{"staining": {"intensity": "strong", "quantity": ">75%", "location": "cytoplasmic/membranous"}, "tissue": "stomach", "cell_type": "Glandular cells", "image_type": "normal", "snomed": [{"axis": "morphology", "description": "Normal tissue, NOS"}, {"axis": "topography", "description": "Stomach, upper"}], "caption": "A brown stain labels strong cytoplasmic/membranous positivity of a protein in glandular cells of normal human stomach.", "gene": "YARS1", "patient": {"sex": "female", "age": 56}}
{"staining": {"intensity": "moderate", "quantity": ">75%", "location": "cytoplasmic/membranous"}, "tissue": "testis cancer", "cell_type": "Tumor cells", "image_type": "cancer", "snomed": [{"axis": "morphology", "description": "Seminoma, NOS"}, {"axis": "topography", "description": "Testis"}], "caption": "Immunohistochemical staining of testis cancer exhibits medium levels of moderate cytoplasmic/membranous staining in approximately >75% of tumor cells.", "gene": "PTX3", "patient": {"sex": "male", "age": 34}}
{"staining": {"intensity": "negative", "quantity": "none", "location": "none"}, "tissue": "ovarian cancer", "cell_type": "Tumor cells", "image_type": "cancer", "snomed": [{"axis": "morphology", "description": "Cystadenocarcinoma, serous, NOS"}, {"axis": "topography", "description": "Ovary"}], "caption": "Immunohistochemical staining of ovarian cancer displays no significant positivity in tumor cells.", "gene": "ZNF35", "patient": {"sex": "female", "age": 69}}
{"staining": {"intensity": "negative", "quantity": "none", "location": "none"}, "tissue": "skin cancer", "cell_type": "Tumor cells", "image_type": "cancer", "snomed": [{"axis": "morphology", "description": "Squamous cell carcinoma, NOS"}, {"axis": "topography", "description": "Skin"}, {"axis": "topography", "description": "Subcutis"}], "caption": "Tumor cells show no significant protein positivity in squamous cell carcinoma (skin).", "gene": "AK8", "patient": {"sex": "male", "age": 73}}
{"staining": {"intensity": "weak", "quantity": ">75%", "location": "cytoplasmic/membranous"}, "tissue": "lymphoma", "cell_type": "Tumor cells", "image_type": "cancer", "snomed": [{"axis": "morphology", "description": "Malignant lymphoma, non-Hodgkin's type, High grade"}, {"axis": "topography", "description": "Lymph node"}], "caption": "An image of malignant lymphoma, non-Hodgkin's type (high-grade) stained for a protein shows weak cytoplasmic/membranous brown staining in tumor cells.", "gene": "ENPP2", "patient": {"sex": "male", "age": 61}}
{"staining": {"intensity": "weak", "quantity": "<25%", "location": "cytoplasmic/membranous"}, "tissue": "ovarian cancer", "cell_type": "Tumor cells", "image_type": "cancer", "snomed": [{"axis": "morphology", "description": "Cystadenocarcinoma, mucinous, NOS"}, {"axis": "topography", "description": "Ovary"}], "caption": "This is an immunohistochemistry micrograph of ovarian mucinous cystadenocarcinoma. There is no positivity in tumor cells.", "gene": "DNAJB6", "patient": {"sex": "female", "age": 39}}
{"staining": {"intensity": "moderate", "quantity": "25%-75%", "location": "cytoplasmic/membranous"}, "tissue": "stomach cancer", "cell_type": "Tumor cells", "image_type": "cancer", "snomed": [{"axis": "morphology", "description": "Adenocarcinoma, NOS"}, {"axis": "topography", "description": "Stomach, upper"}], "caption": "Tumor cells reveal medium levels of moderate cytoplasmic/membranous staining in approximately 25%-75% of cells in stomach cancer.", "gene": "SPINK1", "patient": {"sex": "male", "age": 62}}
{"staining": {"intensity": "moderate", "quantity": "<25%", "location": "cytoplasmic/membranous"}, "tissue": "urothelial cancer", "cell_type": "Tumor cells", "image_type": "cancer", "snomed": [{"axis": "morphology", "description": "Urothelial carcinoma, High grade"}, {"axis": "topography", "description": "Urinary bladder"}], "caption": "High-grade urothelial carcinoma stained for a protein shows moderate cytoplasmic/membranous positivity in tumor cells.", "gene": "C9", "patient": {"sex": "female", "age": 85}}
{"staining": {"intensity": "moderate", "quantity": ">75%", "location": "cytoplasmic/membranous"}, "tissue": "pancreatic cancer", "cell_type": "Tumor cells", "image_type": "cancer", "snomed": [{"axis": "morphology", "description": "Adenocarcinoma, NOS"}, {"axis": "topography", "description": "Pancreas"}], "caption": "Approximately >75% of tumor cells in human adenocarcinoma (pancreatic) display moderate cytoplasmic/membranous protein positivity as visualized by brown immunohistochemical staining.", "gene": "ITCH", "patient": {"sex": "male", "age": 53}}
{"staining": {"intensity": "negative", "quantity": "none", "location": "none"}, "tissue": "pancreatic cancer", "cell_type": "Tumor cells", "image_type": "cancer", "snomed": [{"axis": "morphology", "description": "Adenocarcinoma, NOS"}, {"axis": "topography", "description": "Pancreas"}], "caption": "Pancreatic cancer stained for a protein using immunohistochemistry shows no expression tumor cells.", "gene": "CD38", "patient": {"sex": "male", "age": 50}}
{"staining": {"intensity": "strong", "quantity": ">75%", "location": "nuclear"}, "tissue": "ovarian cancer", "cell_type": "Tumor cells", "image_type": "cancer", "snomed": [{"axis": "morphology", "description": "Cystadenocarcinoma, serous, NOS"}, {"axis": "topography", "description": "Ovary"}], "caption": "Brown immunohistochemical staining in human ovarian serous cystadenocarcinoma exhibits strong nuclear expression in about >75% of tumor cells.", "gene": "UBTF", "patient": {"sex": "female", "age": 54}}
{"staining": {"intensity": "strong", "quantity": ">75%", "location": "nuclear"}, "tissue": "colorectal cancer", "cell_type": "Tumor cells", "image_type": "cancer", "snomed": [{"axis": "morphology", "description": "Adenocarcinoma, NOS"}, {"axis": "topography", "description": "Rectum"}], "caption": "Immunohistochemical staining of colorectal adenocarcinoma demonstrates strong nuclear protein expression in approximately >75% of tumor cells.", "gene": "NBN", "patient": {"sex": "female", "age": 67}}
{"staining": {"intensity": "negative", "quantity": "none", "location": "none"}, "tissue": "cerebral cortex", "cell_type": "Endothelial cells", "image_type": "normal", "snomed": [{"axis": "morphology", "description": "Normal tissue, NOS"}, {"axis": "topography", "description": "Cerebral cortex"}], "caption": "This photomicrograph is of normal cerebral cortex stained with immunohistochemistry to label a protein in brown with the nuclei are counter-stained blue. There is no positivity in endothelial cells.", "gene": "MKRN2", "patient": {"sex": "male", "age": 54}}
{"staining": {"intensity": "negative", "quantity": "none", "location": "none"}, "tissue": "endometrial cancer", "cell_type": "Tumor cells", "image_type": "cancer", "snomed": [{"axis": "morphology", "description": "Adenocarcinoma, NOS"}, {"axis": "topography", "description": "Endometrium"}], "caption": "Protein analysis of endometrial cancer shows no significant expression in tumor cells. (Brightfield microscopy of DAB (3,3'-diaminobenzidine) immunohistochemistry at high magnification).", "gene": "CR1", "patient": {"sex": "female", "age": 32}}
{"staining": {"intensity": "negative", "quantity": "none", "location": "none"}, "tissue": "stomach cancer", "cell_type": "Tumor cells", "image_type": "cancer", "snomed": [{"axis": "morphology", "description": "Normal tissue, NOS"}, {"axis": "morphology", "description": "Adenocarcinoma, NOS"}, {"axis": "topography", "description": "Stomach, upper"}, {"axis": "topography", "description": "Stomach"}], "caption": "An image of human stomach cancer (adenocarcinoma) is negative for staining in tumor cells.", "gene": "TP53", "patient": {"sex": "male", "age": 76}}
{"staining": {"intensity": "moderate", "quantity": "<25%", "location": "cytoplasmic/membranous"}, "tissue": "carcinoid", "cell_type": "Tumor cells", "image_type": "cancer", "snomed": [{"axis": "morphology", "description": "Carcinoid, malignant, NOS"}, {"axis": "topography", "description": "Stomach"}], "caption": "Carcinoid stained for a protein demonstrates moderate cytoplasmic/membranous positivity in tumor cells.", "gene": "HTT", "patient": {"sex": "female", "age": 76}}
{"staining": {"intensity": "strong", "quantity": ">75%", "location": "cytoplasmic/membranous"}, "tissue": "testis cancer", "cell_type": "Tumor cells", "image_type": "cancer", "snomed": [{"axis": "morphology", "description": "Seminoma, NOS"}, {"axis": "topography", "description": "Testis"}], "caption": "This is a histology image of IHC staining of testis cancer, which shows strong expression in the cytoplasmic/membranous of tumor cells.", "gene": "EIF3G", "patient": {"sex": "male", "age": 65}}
================
Nothing should appear in the answer except the lines above from the line with "cells reveal medium" through the line with "cancer stained for", both included, written out exactly.

{"staining": {"intensity": "moderate", "quantity": "25%-75%", "location": "cytoplasmic/membranous"}, "tissue": "stomach cancer", "cell_type": "Tumor cells", "image_type": "cancer", "snomed": [{"axis": "morphology", "description": "Adenocarcinoma, NOS"}, {"axis": "topography", "description": "Stomach, upper"}], "caption": "Tumor cells reveal medium levels of moderate cytoplasmic/membranous staining in approximately 25%-75% of cells in stomach cancer.", "gene": "SPINK1", "patient": {"sex": "male", "age": 62}}
{"staining": {"intensity": "moderate", "quantity": "<25%", "location": "cytoplasmic/membranous"}, "tissue": "urothelial cancer", "cell_type": "Tumor cells", "image_type": "cancer", "snomed": [{"axis": "morphology", "description": "Urothelial carcinoma, High grade"}, {"axis": "topography", "description": "Urinary bladder"}], "caption": "High-grade urothelial carcinoma stained for a protein shows moderate cytoplasmic/membranous positivity in tumor cells.", "gene": "C9", "patient": {"sex": "female", "age": 85}}
{"staining": {"intensity": "moderate", "quantity": ">75%", "location": "cytoplasmic/membranous"}, "tissue": "pancreatic cancer", "cell_type": "Tumor cells", "image_type": "cancer", "snomed": [{"axis": "morphology", "description": "Adenocarcinoma, NOS"}, {"axis": "topography", "description": "Pancreas"}], "caption": "Approximately >75% of tumor cells in human adenocarcinoma (pancreatic) display moderate cytoplasmic/membranous protein positivity as visualized by brown immunohistochemical staining.", "gene": "ITCH", "patient": {"sex": "male", "age": 53}}
{"staining": {"intensity": "negative", "quantity": "none", "location": "none"}, "tissue": "pancreatic cancer", "cell_type": "Tumor cells", "image_type": "cancer", "snomed": [{"axis": "morphology", "description": "Adenocarcinoma, NOS"}, {"axis": "topography", "description": "Pancreas"}], "caption": "Pancreatic cancer stained for a protein using immunohistochemistry shows no expression tumor cells.", "gene": "CD38", "patient": {"sex": "male", "age": 50}}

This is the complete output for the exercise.